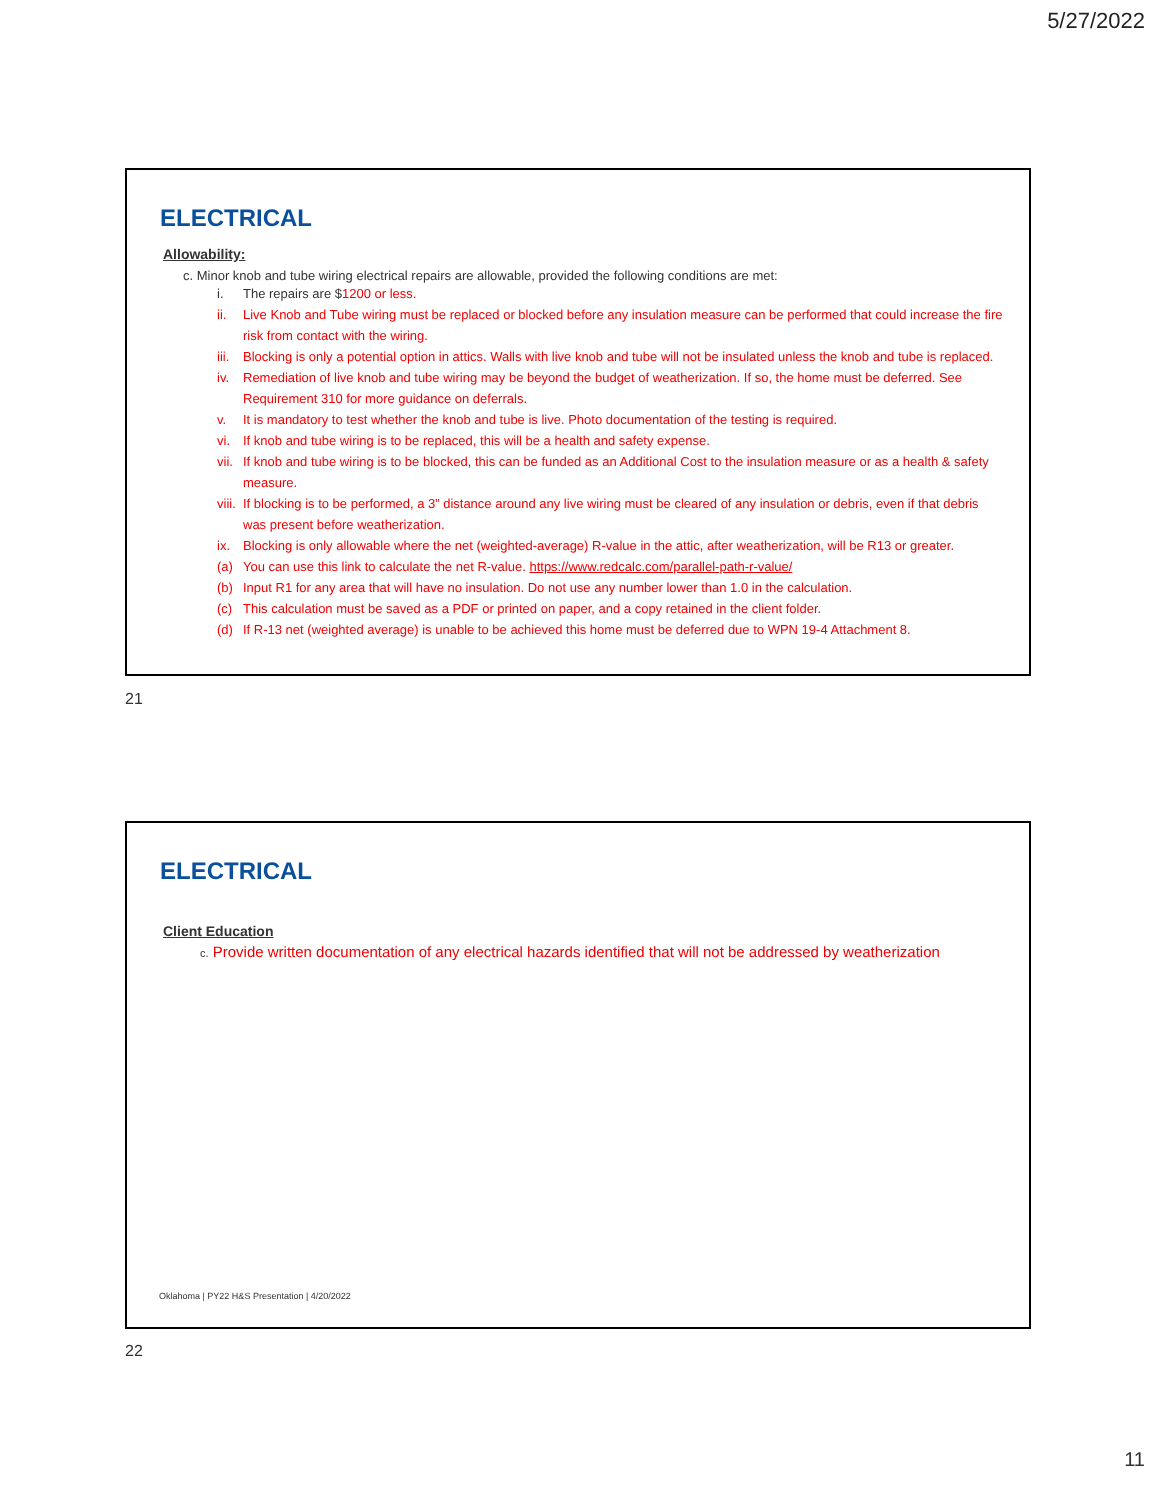5/27/2022
ELECTRICAL
Allowability:
c. Minor knob and tube wiring electrical repairs are allowable, provided the following conditions are met:
i. The repairs are $1200 or less.
ii. Live Knob and Tube wiring must be replaced or blocked before any insulation measure can be performed that could increase the fire risk from contact with the wiring.
iii. Blocking is only a potential option in attics. Walls with live knob and tube will not be insulated unless the knob and tube is replaced.
iv. Remediation of live knob and tube wiring may be beyond the budget of weatherization. If so, the home must be deferred. See Requirement 310 for more guidance on deferrals.
v. It is mandatory to test whether the knob and tube is live. Photo documentation of the testing is required.
vi. If knob and tube wiring is to be replaced, this will be a health and safety expense.
vii. If knob and tube wiring is to be blocked, this can be funded as an Additional Cost to the insulation measure or as a health & safety measure.
viii. If blocking is to be performed, a 3” distance around any live wiring must be cleared of any insulation or debris, even if that debris was present before weatherization.
ix. Blocking is only allowable where the net (weighted-average) R-value in the attic, after weatherization, will be R13 or greater.
(a) You can use this link to calculate the net R-value. https://www.redcalc.com/parallel-path-r-value/
(b) Input R1 for any area that will have no insulation. Do not use any number lower than 1.0 in the calculation.
(c) This calculation must be saved as a PDF or printed on paper, and a copy retained in the client folder.
(d) If R-13 net (weighted average) is unable to be achieved this home must be deferred due to WPN 19-4 Attachment 8.
21
ELECTRICAL
Client Education
c. Provide written documentation of any electrical hazards identified that will not be addressed by weatherization
Oklahoma | PY22 H&S Presentation | 4/20/2022
22
11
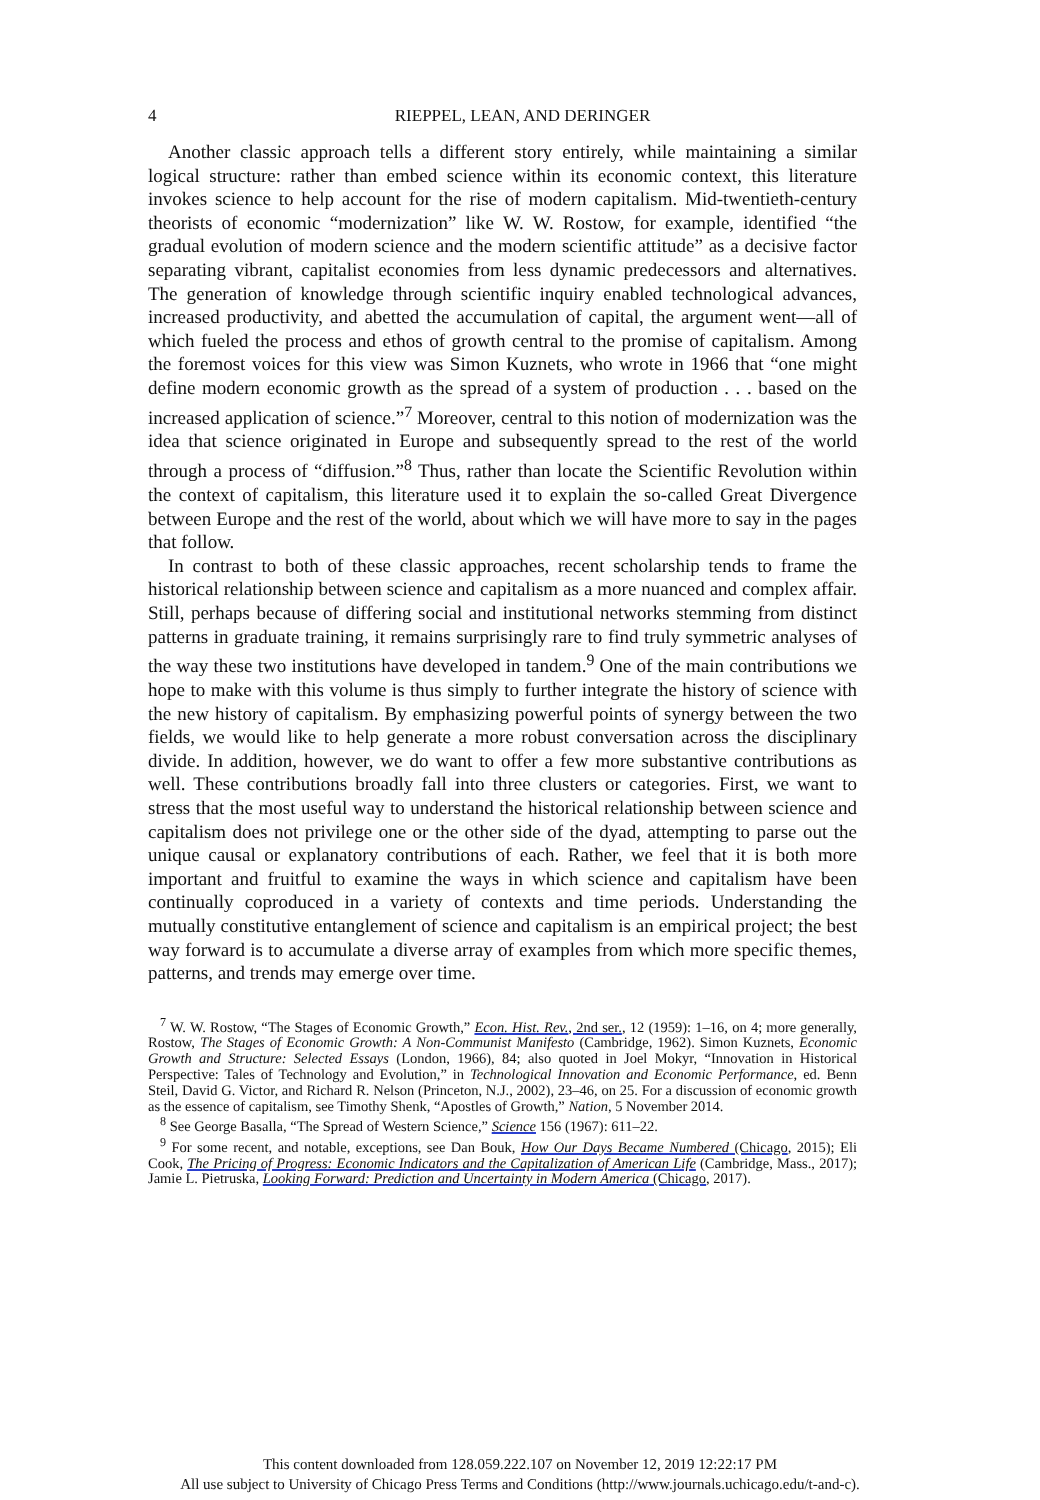4 RIEPPEL, LEAN, AND DERINGER
Another classic approach tells a different story entirely, while maintaining a similar logical structure: rather than embed science within its economic context, this literature invokes science to help account for the rise of modern capitalism. Mid-twentieth-century theorists of economic “modernization” like W. W. Rostow, for example, identified “the gradual evolution of modern science and the modern scientific attitude” as a decisive factor separating vibrant, capitalist economies from less dynamic predecessors and alternatives. The generation of knowledge through scientific inquiry enabled technological advances, increased productivity, and abetted the accumulation of capital, the argument went—all of which fueled the process and ethos of growth central to the promise of capitalism. Among the foremost voices for this view was Simon Kuznets, who wrote in 1966 that “one might define modern economic growth as the spread of a system of production . . . based on the increased application of science.”<sup>7</sup> Moreover, central to this notion of modernization was the idea that science originated in Europe and subsequently spread to the rest of the world through a process of “diffusion.”<sup>8</sup> Thus, rather than locate the Scientific Revolution within the context of capitalism, this literature used it to explain the so-called Great Divergence between Europe and the rest of the world, about which we will have more to say in the pages that follow.
In contrast to both of these classic approaches, recent scholarship tends to frame the historical relationship between science and capitalism as a more nuanced and complex affair. Still, perhaps because of differing social and institutional networks stemming from distinct patterns in graduate training, it remains surprisingly rare to find truly symmetric analyses of the way these two institutions have developed in tandem.<sup>9</sup> One of the main contributions we hope to make with this volume is thus simply to further integrate the history of science with the new history of capitalism. By emphasizing powerful points of synergy between the two fields, we would like to help generate a more robust conversation across the disciplinary divide. In addition, however, we do want to offer a few more substantive contributions as well. These contributions broadly fall into three clusters or categories. First, we want to stress that the most useful way to understand the historical relationship between science and capitalism does not privilege one or the other side of the dyad, attempting to parse out the unique causal or explanatory contributions of each. Rather, we feel that it is both more important and fruitful to examine the ways in which science and capitalism have been continually coproduced in a variety of contexts and time periods. Understanding the mutually constitutive entanglement of science and capitalism is an empirical project; the best way forward is to accumulate a diverse array of examples from which more specific themes, patterns, and trends may emerge over time.
<sup>7</sup> W. W. Rostow, “The Stages of Economic Growth,” Econ. Hist. Rev., 2nd ser., 12 (1959): 1–16, on 4; more generally, Rostow, The Stages of Economic Growth: A Non-Communist Manifesto (Cambridge, 1962). Simon Kuznets, Economic Growth and Structure: Selected Essays (London, 1966), 84; also quoted in Joel Mokyr, “Innovation in Historical Perspective: Tales of Technology and Evolution,” in Technological Innovation and Economic Performance, ed. Benn Steil, David G. Victor, and Richard R. Nelson (Princeton, N.J., 2002), 23–46, on 25. For a discussion of economic growth as the essence of capitalism, see Timothy Shenk, “Apostles of Growth,” Nation, 5 November 2014.
<sup>8</sup> See George Basalla, “The Spread of Western Science,” Science 156 (1967): 611–22.
<sup>9</sup> For some recent, and notable, exceptions, see Dan Bouk, How Our Days Became Numbered (Chicago, 2015); Eli Cook, The Pricing of Progress: Economic Indicators and the Capitalization of American Life (Cambridge, Mass., 2017); Jamie L. Pietruska, Looking Forward: Prediction and Uncertainty in Modern America (Chicago, 2017).
This content downloaded from 128.059.222.107 on November 12, 2019 12:22:17 PM
All use subject to University of Chicago Press Terms and Conditions (http://www.journals.uchicago.edu/t-and-c).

- _What is required_: Report all lines in the listing above that contain the word "documentation".

- _Expected answer_:
v. It is mandatory to test whether the knob and tube is live. Photo documentation of the testing is required.
c. Provide written documentation of any electrical hazards identified that will not be addressed by weatherization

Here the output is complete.